*SHORT PROBLEM*
Render the material as a two-column CSV with the headers field and value, one row per line, quoting each field and turning any line breaks into spaces. Cover only the material from the line with "collectors: H. van der Werff & R. Wingfield" up to and including the line with "genus: Sipanea".

▬▬▬▬▬▬▬▬▬▬

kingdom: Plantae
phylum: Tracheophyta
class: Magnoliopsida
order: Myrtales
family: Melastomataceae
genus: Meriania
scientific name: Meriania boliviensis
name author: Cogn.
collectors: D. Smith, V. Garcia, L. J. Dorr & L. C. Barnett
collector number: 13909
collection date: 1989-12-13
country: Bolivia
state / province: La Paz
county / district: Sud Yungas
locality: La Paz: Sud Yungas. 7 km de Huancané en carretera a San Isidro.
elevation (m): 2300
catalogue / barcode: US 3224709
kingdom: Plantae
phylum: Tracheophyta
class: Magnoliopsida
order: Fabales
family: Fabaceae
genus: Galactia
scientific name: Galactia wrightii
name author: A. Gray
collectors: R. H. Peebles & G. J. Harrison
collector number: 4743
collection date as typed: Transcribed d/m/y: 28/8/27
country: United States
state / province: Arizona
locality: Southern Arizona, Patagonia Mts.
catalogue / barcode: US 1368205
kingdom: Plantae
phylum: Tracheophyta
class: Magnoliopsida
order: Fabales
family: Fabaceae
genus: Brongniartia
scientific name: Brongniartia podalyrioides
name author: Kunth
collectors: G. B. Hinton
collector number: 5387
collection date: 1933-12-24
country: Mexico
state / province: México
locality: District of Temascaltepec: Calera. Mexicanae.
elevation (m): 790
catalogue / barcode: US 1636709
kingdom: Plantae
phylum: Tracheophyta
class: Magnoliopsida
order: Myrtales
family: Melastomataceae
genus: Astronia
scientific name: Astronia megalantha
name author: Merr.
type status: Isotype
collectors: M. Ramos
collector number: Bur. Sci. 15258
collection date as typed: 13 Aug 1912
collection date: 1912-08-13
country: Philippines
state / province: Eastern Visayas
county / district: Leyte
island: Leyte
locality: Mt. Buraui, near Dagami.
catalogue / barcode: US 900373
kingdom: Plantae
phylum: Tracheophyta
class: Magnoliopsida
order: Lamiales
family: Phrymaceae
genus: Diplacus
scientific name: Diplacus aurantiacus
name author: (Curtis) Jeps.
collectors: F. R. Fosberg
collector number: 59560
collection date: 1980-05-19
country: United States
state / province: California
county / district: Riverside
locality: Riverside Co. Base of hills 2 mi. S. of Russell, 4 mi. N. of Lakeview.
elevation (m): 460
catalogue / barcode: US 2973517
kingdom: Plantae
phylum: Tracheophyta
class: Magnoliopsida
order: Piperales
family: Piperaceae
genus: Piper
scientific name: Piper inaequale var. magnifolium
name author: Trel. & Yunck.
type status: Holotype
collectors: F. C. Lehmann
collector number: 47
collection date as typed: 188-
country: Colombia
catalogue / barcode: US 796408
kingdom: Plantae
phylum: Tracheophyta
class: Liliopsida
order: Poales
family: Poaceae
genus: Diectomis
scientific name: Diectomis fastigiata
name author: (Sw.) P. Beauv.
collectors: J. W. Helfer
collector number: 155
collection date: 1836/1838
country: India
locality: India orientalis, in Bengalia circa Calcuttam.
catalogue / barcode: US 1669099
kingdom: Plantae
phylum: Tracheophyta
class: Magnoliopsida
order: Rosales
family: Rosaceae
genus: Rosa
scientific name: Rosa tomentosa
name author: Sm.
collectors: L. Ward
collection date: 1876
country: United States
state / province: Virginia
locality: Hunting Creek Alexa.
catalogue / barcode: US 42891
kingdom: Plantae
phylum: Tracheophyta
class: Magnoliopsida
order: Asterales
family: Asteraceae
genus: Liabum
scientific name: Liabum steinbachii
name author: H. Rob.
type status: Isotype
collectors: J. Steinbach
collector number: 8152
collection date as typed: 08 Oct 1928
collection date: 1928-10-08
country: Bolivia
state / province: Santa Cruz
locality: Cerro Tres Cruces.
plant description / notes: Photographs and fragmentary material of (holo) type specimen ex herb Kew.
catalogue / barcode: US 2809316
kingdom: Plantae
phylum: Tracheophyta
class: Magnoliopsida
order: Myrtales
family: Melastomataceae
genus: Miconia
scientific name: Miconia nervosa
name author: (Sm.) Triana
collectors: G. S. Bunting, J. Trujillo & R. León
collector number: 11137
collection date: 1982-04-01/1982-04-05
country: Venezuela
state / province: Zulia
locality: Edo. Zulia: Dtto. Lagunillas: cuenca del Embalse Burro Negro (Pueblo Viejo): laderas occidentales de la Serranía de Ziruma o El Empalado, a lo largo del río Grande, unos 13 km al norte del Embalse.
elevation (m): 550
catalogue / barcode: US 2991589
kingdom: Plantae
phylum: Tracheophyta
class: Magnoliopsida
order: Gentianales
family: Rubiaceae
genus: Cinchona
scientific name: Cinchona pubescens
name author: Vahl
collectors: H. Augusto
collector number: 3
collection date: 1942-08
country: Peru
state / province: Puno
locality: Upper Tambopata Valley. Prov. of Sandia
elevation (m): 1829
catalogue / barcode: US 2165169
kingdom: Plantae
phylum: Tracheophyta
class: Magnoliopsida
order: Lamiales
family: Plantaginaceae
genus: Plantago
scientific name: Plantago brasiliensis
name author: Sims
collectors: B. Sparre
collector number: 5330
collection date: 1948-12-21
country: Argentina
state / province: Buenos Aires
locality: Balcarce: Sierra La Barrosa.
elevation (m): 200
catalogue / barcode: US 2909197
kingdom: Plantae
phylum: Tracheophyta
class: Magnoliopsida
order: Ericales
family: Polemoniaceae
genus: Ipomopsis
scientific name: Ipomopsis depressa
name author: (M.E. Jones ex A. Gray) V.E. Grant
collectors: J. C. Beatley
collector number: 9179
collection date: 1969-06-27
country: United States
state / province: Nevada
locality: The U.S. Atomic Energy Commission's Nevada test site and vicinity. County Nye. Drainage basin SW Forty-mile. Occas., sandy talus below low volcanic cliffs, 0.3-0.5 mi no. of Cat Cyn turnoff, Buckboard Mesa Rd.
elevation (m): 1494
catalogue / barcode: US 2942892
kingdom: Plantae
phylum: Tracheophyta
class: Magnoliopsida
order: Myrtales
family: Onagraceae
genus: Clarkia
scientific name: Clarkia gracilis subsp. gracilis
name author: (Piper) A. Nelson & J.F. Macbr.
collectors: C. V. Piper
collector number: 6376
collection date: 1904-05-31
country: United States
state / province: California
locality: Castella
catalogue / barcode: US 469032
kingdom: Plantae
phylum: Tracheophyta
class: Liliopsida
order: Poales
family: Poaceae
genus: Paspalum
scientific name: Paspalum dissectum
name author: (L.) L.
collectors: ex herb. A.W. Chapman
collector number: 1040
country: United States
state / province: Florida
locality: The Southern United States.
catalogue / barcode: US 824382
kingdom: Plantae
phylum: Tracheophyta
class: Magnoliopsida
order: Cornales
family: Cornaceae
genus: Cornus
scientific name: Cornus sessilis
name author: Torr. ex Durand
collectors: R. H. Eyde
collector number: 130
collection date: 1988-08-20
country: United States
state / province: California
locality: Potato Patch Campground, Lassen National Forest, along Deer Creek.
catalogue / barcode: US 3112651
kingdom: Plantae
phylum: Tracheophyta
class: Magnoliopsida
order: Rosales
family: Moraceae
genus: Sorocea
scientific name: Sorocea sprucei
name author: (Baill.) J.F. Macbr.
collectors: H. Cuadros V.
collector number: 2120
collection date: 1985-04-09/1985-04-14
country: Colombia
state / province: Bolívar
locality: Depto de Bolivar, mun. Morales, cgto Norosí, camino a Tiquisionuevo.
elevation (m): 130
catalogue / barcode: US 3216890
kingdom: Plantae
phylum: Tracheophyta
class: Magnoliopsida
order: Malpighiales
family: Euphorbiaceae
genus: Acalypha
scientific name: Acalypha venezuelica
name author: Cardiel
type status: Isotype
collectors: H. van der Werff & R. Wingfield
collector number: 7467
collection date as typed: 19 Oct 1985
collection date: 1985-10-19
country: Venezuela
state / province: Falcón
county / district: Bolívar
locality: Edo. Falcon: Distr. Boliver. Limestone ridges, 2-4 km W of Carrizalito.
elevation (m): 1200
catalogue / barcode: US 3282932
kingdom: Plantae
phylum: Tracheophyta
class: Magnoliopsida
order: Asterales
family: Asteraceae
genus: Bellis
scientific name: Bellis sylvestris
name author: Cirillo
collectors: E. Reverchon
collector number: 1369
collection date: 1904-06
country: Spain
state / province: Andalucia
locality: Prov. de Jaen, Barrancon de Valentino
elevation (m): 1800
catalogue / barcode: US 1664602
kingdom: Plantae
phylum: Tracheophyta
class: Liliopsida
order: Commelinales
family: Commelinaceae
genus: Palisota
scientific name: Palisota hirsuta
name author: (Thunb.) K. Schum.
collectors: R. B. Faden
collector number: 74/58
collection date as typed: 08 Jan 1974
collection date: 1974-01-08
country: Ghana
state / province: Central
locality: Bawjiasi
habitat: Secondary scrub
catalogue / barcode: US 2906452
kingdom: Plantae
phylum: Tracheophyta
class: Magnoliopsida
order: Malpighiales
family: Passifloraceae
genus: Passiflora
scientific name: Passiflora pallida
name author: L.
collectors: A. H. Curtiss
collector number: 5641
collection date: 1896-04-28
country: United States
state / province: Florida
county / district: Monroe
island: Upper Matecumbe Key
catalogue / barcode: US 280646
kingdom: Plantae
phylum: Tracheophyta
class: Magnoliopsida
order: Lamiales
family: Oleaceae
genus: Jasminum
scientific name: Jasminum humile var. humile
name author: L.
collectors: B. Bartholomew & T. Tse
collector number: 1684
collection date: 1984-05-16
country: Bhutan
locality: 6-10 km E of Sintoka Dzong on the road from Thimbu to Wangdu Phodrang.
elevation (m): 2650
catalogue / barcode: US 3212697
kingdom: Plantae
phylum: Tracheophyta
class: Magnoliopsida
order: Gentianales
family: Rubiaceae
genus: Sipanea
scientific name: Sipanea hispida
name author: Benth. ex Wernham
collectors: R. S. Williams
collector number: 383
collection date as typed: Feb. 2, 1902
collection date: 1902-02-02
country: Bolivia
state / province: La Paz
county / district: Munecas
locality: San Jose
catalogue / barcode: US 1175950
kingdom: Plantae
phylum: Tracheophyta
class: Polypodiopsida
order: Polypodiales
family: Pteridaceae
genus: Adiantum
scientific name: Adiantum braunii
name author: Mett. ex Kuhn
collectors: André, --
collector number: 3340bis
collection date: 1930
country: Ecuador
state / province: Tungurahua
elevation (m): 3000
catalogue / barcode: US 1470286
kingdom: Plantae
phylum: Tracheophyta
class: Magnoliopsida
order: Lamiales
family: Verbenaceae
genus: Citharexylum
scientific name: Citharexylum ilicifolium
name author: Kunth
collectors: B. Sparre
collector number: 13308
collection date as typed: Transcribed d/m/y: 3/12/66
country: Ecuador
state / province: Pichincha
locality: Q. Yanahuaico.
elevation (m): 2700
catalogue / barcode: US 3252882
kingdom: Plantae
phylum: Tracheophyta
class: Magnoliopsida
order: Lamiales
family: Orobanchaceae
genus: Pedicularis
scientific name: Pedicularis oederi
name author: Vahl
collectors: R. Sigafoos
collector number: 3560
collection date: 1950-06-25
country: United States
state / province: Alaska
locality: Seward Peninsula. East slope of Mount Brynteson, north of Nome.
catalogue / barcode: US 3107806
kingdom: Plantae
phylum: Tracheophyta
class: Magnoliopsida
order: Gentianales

▬▬▬▬▬▬▬▬▬▬

*RESPONSE TO THIS EXERCISE*
field,value
"collectors:","H. van der Werff & R. Wingfield"
"collector number:","7467"
"collection date as typed:","19 Oct 1985"
"collection date:","1985-10-19"
"country:","Venezuela"
"state / province:","Falcón"
"county / district:","Bolívar"
"locality:","Edo. Falcon: Distr. Boliver. Limestone ridges, 2-4 km W of Carrizalito."
"elevation (m):","1200"
"catalogue / barcode:","US 3282932"
"kingdom:","Plantae"
"phylum:","Tracheophyta"
"class:","Magnoliopsida"
"order:","Asterales"
"family:","Asteraceae"
"genus:","Bellis"
"scientific name:","Bellis sylvestris"
"name author:","Cirillo"
"collectors:","E. Reverchon"
"collector number:","1369"
"collection date:","1904-06"
"country:","Spain"
"state / province:","Andalucia"
"locality:","Prov. de Jaen, Barrancon de Valentino"
"elevation (m):","1800"
"catalogue / barcode:","US 1664602"
"kingdom:","Plantae"
"phylum:","Tracheophyta"
"class:","Liliopsida"
"order:","Commelinales"
"family:","Commelinaceae"
"genus:","Palisota"
"scientific name:","Palisota hirsuta"
"name author:","(Thunb.) K. Schum."
"collectors:","R. B. Faden"
"collector number:","74/58"
"collection date as typed:","08 Jan 1974"
"collection date:","1974-01-08"
"country:","Ghana"
"state / province:","Central"
"locality:","Bawjiasi"
"habitat:","Secondary scrub"
"catalogue / barcode:","US 2906452"
"kingdom:","Plantae"
"phylum:","Tracheophyta"
"class:","Magnoliopsida"
"order:","Malpighiales"
"family:","Passifloraceae"
"genus:","Passiflora"
"scientific name:","Passiflora pallida"
"name author:","L."
"collectors:","A. H. Curtiss"
"collector number:","5641"
"collection date:","1896-04-28"
"country:","United States"
"state / province:","Florida"
"county / district:","Monroe"
"island:","Upper Matecumbe Key"
"catalogue / barcode:","US 280646"
"kingdom:","Plantae"
"phylum:","Tracheophyta"
"class:","Magnoliopsida"
"order:","Lamiales"
"family:","Oleaceae"
"genus:","Jasminum"
"scientific name:","Jasminum humile var. humile"
"name author:","L."
"collectors:","B. Bartholomew & T. Tse"
"collector number:","1684"
"collection date:","1984-05-16"
"country:","Bhutan"
"locality:","6-10 km E of Sintoka Dzong on the road from Thimbu to Wangdu Phodrang."
"elevation (m):","2650"
"catalogue / barcode:","US 3212697"
"kingdom:","Plantae"
"phylum:","Tracheophyta"
"class:","Magnoliopsida"
"order:","Gentianales"
"family:","Rubiaceae"
"genus:","Sipanea"